I read something on Kotaku that just tripped my Deja Vu sense. Kotaku link here, via Reg Hardware and PC World.
Sandy Duncan, a former Xbox exec is predicting that within the next 5-10 years we will no longer have consoles as we know them now. All consoles will be replaced by thin client boxes that will deliver images and sound to your AV system. All actual calculations and hard crunching will be done by REALLY powerful cluster computers in office buildings far removed from your living room. Getting games will simply be connecting them to your account.
IBM was predicting a very similar future for computing in general... back in the 1940s. At the time, IBM was in the business of building some of the first and largest supercomputers. Office building-sized affairs that were connected to via thin client terminals. The terminals only handled I/O, with the mainframes doing all the crunching.

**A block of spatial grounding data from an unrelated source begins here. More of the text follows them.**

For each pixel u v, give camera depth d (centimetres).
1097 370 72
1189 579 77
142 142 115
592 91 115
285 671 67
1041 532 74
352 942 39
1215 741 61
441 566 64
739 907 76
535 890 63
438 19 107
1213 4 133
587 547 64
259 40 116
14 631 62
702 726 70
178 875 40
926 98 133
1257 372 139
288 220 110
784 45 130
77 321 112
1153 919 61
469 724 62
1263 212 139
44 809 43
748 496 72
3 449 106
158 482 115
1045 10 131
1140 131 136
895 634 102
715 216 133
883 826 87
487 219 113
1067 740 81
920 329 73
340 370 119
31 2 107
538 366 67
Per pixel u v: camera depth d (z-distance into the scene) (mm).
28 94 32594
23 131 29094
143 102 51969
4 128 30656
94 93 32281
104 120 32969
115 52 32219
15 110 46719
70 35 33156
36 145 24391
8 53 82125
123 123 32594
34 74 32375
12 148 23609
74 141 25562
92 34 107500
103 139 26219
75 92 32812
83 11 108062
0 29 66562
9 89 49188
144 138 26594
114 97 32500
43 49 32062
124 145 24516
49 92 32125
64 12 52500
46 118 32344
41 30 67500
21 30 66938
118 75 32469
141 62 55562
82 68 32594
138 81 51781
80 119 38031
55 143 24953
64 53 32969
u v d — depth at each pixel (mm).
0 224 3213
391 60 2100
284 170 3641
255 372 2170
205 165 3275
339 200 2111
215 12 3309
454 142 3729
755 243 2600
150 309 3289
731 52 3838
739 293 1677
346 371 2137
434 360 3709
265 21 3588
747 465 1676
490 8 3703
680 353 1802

I think there is a world market for maybe five computers
-Thomas Watson, Chairman of IBM, 1943
Have we come full circle, or is this just predictions that are spiraling out of control? Has hardware advanced enough (or will it) to finally fulfill the vision of just a few massive computing centers that everyone can use? Will it be just for games, or will most of our computing be done this way?
After all, I can just type this post directly into Blogger. Or I can use any one of a number of online office suites to write, edit, and publish it. Adobe Photoshop can be used online now. What else can be calculated somewhere else and delivered for display?
The only problem is that you lose everything if the network line goes down. Like last night, for me. No cable, no internet, no way to blog.